D’un geste inconscient, il posa sa main droite sur son torse, à l’endroit où le maléfice l’avait frappé. Sa poitrine était de plus en plus douloureuse et il sentait à présent comme une vague glacée parcourir ses veines.
-Quelqu’un parmi eux veut sans doute nous aider mais ne peux pas le faire ouvertement sans risquer de se faire punir par les autres, poursuivit Daniel en se levant d’un bond. Oui, c’est forcément ça ! insista-t-il en commençant à faire les cent pas. En vous renvoyant sur Terre sous forme humaine, avec une mémoire altérée mais pas complètement effacée, il ou elle espérait sans doute que nous réussirions à trouver un moyen efficace pour nous défendre contre Anubis. Peut-être même que c’est vous qui avez eu cette idée, Sirius ? conclut-il en se tournant à nouveau vers lui.
Mais Sirius ne l’écoutait plus depuis déjà plusieurs minutes.

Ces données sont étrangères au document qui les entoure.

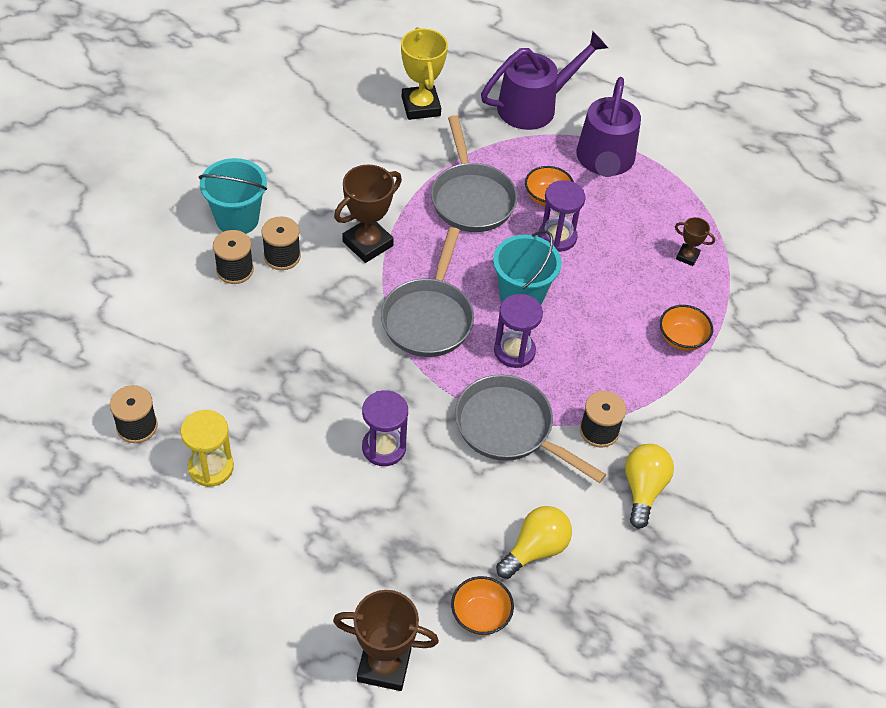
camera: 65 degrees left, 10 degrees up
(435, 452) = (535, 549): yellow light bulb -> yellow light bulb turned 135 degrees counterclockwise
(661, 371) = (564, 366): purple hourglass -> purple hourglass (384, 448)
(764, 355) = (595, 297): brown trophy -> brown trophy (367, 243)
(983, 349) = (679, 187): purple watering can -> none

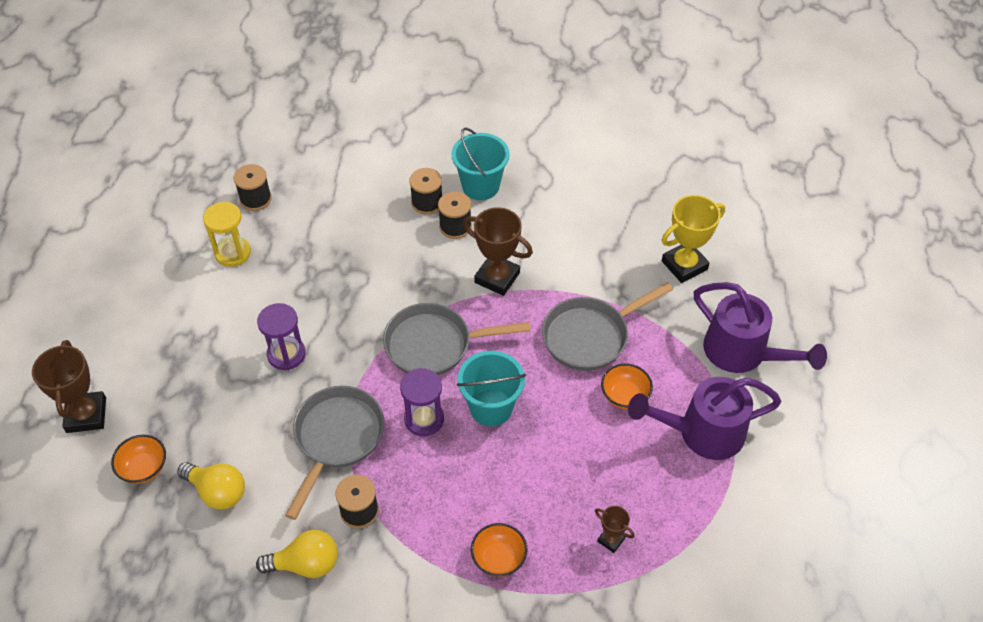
camera: 75 degrees right, 0 degrees up
(557, 237) = (578, 417): purple hourglass -> none
(687, 256) = (611, 540): brown trophy -> brown trophy turned 60 degrees counterclockwise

La main toujours plaquée sur la poitrine, il tâchait de respirer mais rien de l’air qu’il tentait désespérément d’inspirer ne semblait plus vouloir atteindre ses poumons.
-Dr Fraiser ! appela Daniel en se précipitant hors de la pièce.
La vision de Sirius se troublait de plus en plus, et de la séduisante femme médecin, il ne put plus distinguer que de vagues contours.